Telefonica’s leadership changes have favoured the company’s stock price. On Wednesday, for the second day in a row, the share price outperformed the Ibex, closing just over the 10 euros level.
Investors are pleased about the continuity in the company’s strategy, as well as its clear bet on new technologies. But they are taking positions in the stock mainly because it’s cheap.
Of the analysts consulted by Bloomberg, 52% recommend a “buy” on Telefonica, while 25% recommend a “hold” and only 23% a “sell.” The market consensus target price is 11.6 euros, which implies a revaluation potential of nearly 15% from the current share price.
Telefonica’s high dividend is also attractive for investors. What we don’t know is how long this payment will be maintained.
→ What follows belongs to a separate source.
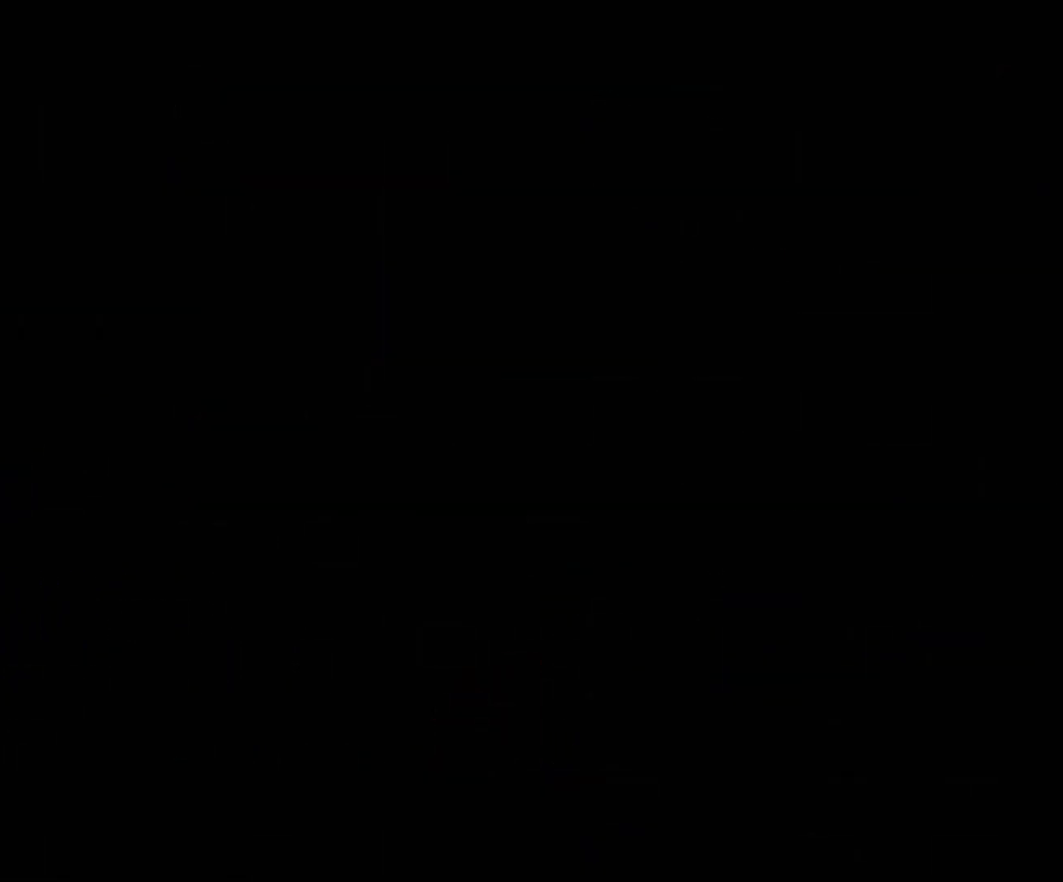
{"buttons": ["B", "Y", "DPAD_LEFT"], "events": []}
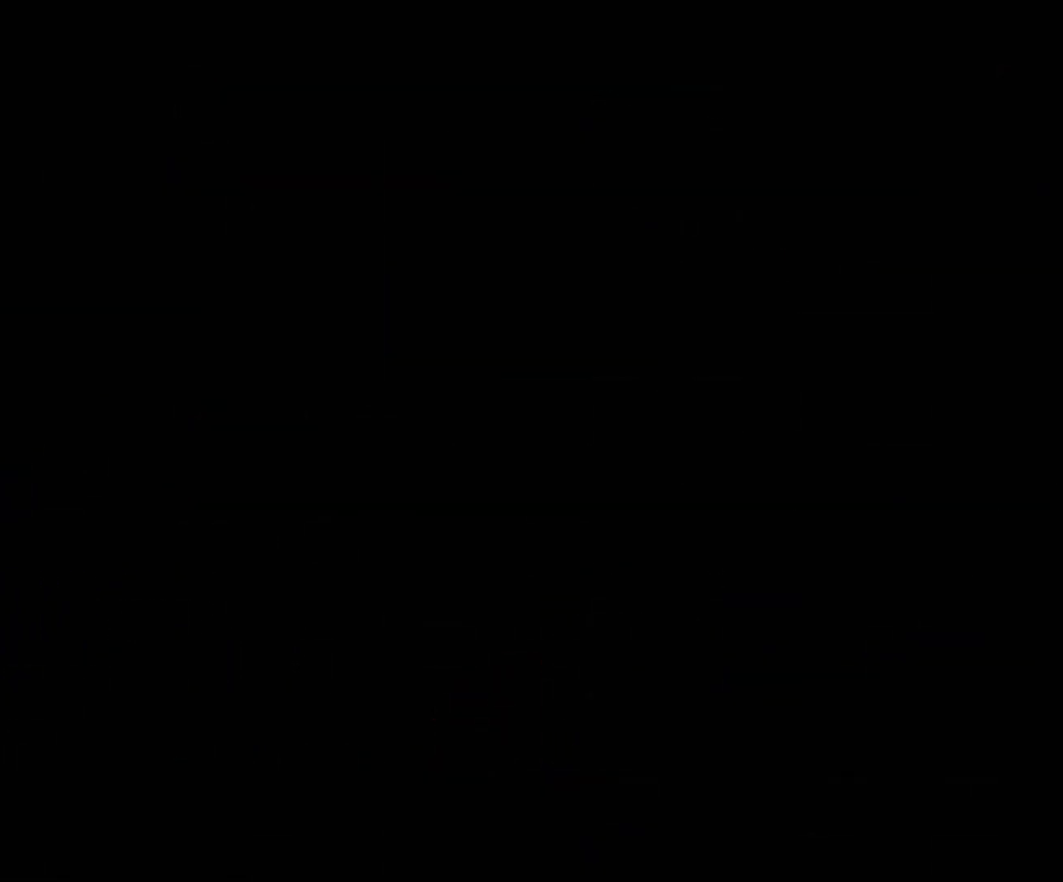
{"buttons": ["B", "Y", "DPAD_LEFT"], "events": []}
Most of the international experts consulted bet this dividend will be reduced. Alierta has promised, however, that it would be maintained for at least five years. It implies an annual payment of 3.7 billion euros and an over 7.6% yield, the highest in Europe.
The next dividend of 0.40 euros gross per share is expected mid-May. But the cash payment will depend on the decision taken by the European Competition Authorities in the next few weeks with respect to the sale of Telefonica’s UK subsidiary O2 to Hutchison Whampoa. If the deal is not approved, analysts believe the cash dividend payment will be suspended. Furthermore, the company’s rating could be downgraded as it will be unable to cut its debt pile.
Telefonica also has other pending challenges like strengthening it position in LatAm in order to maintain its market share in the region, which accounts for 56% of group sales. Brazil alone accounts for 28% of sales and its current political situation is hampering the country’s economic recovery.